株だけに投資している人でも、国債の利回りは注意して見たほうが良いと言われます。
一般的には、国債利回りが上昇すると今後株は下落しやすくなると言われているからです。
この記事を書いている2021年1月6日時点では、米国債利回りが上昇して久々に1%台まで回復したので、これが株にどう影響するのかを考えていきたいと思います。
国債についてあまり知識がない人には少し難しく感じるかも知れませんが、前提知識がなくてもじっくり読めば仕組みが分かるように丁寧に書きました。
今後数年間は、国債利回りが大きなテーマになるはずなので、何度も読み返して仕組みを理解しておくと、今後の投資に役立つはずです。
この記事のポイント
- 2021年1月6日にアメリカの10年国債利回りが2020年3月以来、はじめて1%台を超えるまで上昇した。
- 一般的には、国債利回りが上昇すると株が売られやすくなる。ただし、今のところ株への悪影響は限定的。理由はインフレ率まで考慮すると1%の国債には投資の魅力がなく、投資家が株を売ってまで国債を買う気にはならなかったため。
- 上院議員選挙でアメリカ民主党の勝利したため、国債利回りが今後上昇しやすくなっている点には注意。いずれ株価に悪影響を与える可能性が高い。
国債利回りが上昇すると、株が下落する仕組み
そもそも、なぜ国債利回りが上昇すると、株価が下落しやすくなるのでしょうか。
その理由は簡単で、投資家の資金の多くは株と国債で運用されているからです。
国債の利回りが上昇して投資する魅力が出てきたら、今まで株に投資していた投資家の中でも「株を売って国債に投資しようかな」と考える人が出てきます。
こういう人たちの影響もあって、国債の利回りが高くなったら、すでに割高だったり伸びしろが少ないと判断された株ほど売られやすくなります。
10年米国債が1%超えでも米国株が大きく下げなかった理由
一般的には、国債利回りが上昇すると株は売られやすくなるはずですが、コロナ流行後以降ではじめて1%超えまで上昇した1月6日の米国株はあまり大きく株価を下げませんでした。
下げたのはナスダックくらいで、ダウは上昇すらしています。
たった1日の株価の動きで評価するのは早計ですが、なぜ米国株が大きく下げなかったのか、理由を考えていきます。
米国債利回り1%超えでも、株価が大幅下落しなかった理由
株を売る動きにつながらなかった理由は、国債がまだ大して魅力的に見えないからだと思います。
私も2020年3月まで国債を大量に保有していたので、国債に投資している人の気持ちは少しだけ分かりますが、国債を買うときには将来のインフレ率まで考えて投資を判断します。
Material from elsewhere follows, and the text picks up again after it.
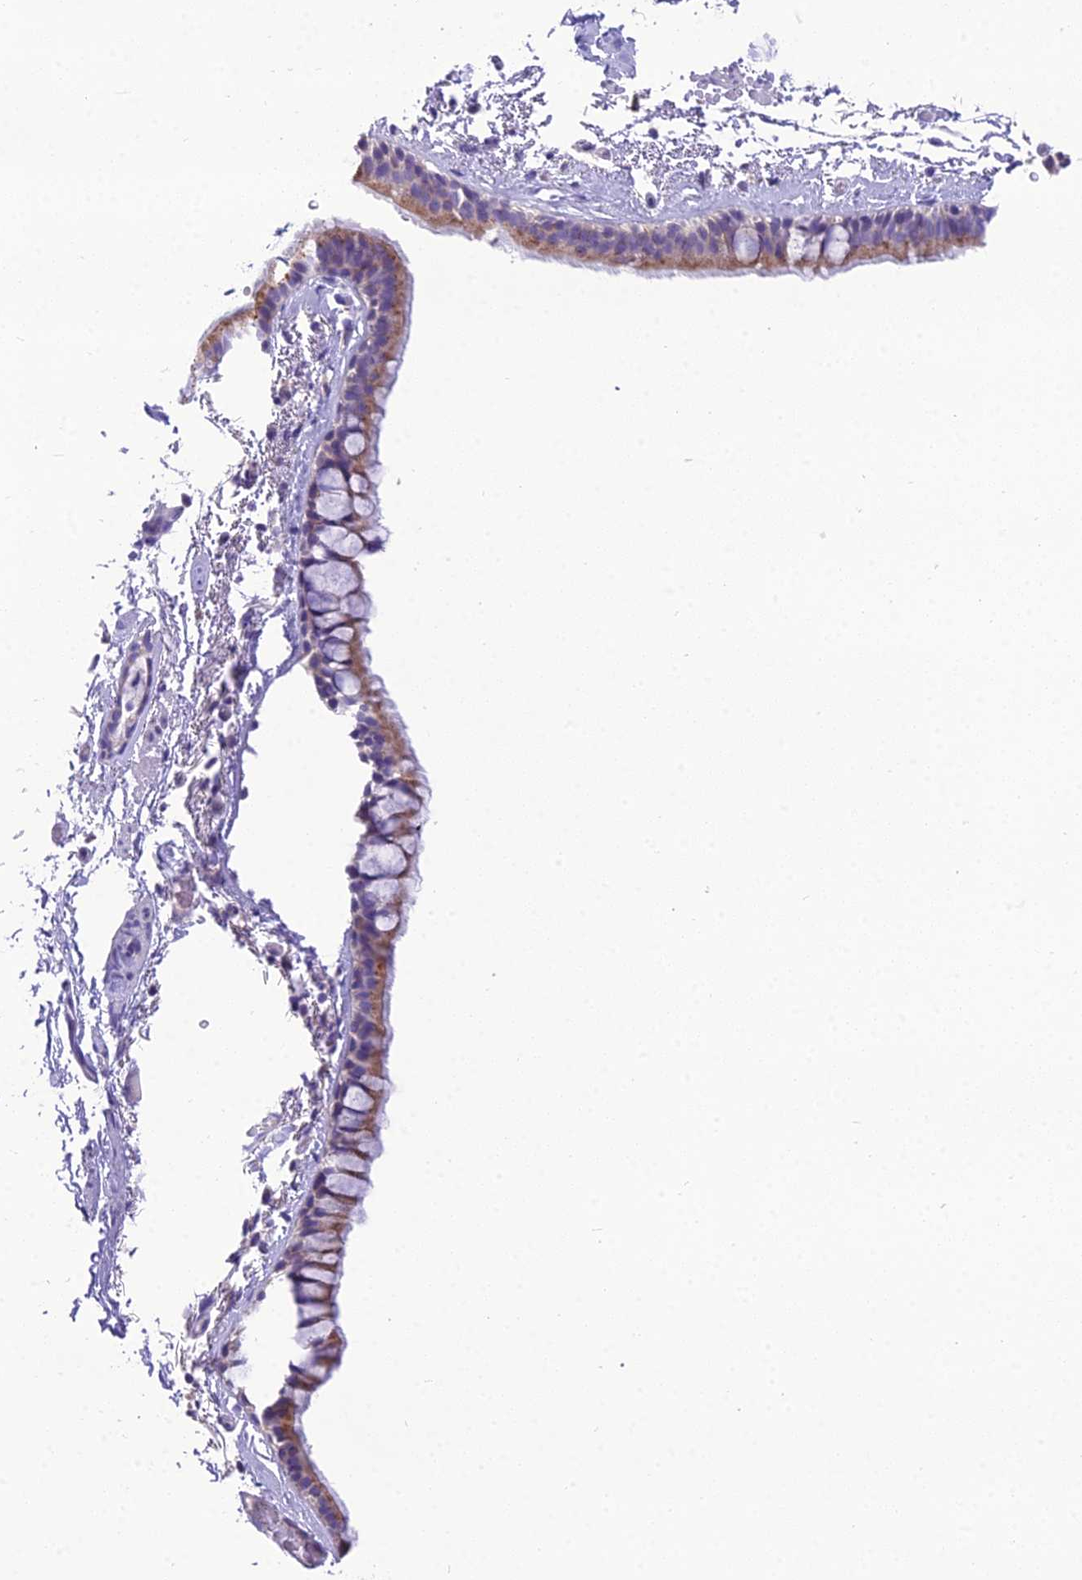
{"staining": {"intensity": "moderate", "quantity": ">75%", "location": "cytoplasmic/membranous"}, "tissue": "bronchus", "cell_type": "Respiratory epithelial cells", "image_type": "normal", "snomed": [{"axis": "morphology", "description": "Normal tissue, NOS"}, {"axis": "topography", "description": "Cartilage tissue"}], "caption": "Bronchus stained with IHC displays moderate cytoplasmic/membranous expression in approximately >75% of respiratory epithelial cells. (Stains: DAB in brown, nuclei in blue, Microscopy: brightfield microscopy at high magnification).", "gene": "MIIP", "patient": {"sex": "male", "age": 63}}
たとえば、10年国債利回りが1%あっても、10年間でインフレ率が2%進んでしまうと予想する場合には、インフレ調整後に得られるリターンは実質マイナス1%で、投資をすればするほど損をしてしまいます。
1月6日はまさにこの状態でした。この日のインフレ率を考慮した10年国債利回りはマイナス1%超で、積極的に株を売って国債を買いたいと思うレベルでは全くありませんでした。
上のグラフで見ても分かるように、今のインフレ調整後の国債利回りはむしろ過去1年間で最低の水準です。
最近はアメリカの景気回復を見越してインフレ率の予想が上昇していたので、表面上の利回りが1%超えまで回復しても投資家には利回りが魅力的に見えなかったようです。
今後国債利回りが上昇しやすくなった点には注意
結論としては1月6日時点の(インフレ調整後の)国債利回りなら、米国株全体には大した悪影響は出ていないようです。悪影響が出ているとしても、ステイホームで恩恵を受けた割高な銘柄くらいです。
ただし、今後、ますます米国債利回りが上昇しやすくなっている点には注意が必要だと思います。1月5日の上院議員選挙で民主党が勝利したことで、国債利回りが上がりやすくなったこと背景にあるからです。
米民主党が優位になると国債利回りが上昇しやすくなる仕組み
- 1.民主党は共和党よりも、大きな予算を組む傾向がある。
- 2.大きな予算を組むために、今後は国債を大量に新規発行する。
- 3.国債が市場に大量に出回って国債の売れ行きが悪くなると、国債の価格が下落する。
- 4.国債価格が下落すると、利回りが上昇する(株価が下がると、配当利回りが上昇する仕組みと同じ)
現時点では、まだ株に大きな悪影響が出ていませんが、今後は継続的に注意して、国債利回りの動向を見たほうがいいと思っています。
その時見るべき利回りは、表面利回りではなく、インフレ調整後の10年国債利回りのほうが良さそうです。